> [PROBLEM TO SOLVE]:
Return every line in the entries below that contains the word "Entrance".

> [INFORMATION PROVIDED]:
⁂
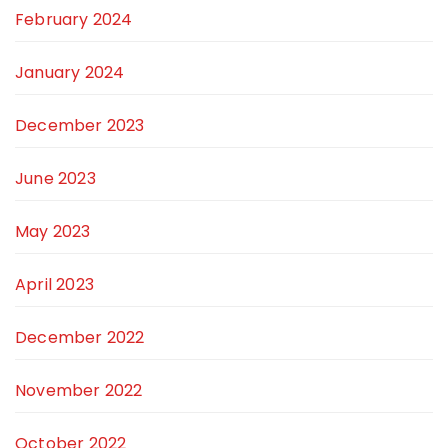
February 2024
January 2024
December 2023
June 2023
May 2023
April 2023
December 2022
November 2022
October 2022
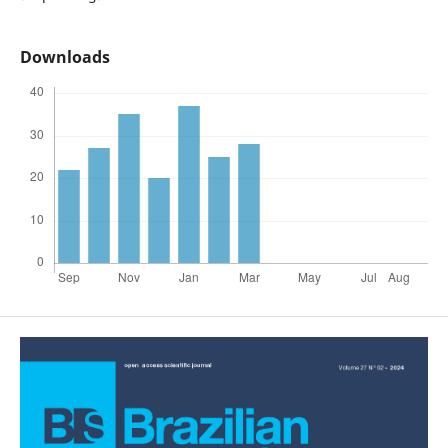
Downloads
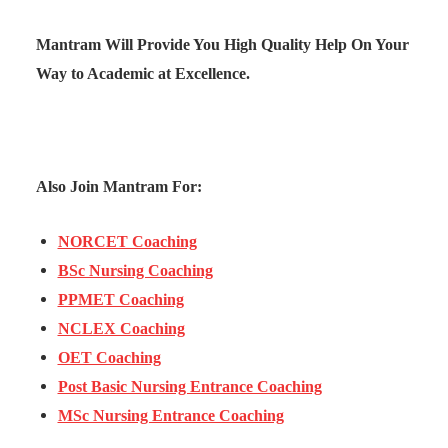
Mantram Will Provide You High Quality Help On Your
Way to Academic at Excellence.
Also Join Mantram For:
NORCET Coaching
BSc Nursing Coaching
PPMET Coaching
NCLEX Coaching
OET Coaching
Post Basic Nursing Entrance Coaching
MSc Nursing Entrance Coaching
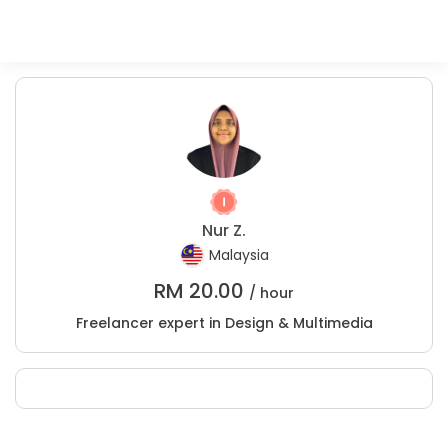
Nur Z.
Malaysia
RM
20.00
/ hour
Freelancer expert in Design & Multimedia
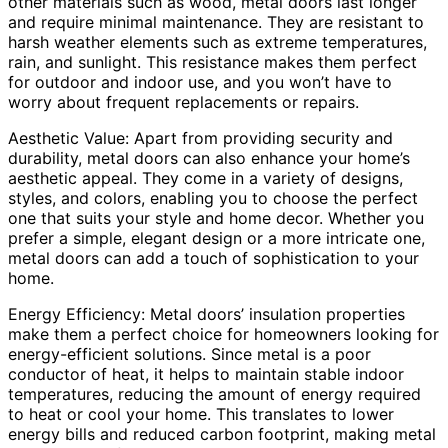
other materials such as wood, metal doors last longer
and require minimal maintenance. They are resistant to
harsh weather elements such as extreme temperatures,
rain, and sunlight. This resistance makes them perfect
for outdoor and indoor use, and you won’t have to
worry about frequent replacements or repairs.
Aesthetic Value: Apart from providing security and
durability, metal doors can also enhance your home’s
aesthetic appeal. They come in a variety of designs,
styles, and colors, enabling you to choose the perfect
one that suits your style and home decor. Whether you
prefer a simple, elegant design or a more intricate one,
metal doors can add a touch of sophistication to your
home.
Energy Efficiency: Metal doors’ insulation properties
make them a perfect choice for homeowners looking for
energy-efficient solutions. Since metal is a poor
conductor of heat, it helps to maintain stable indoor
temperatures, reducing the amount of energy required
to heat or cool your home. This translates to lower
energy bills and reduced carbon footprint, making metal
⁂
> [RESPONSE AREA]:
Post Basic Nursing Entrance Coaching
MSc Nursing Entrance Coaching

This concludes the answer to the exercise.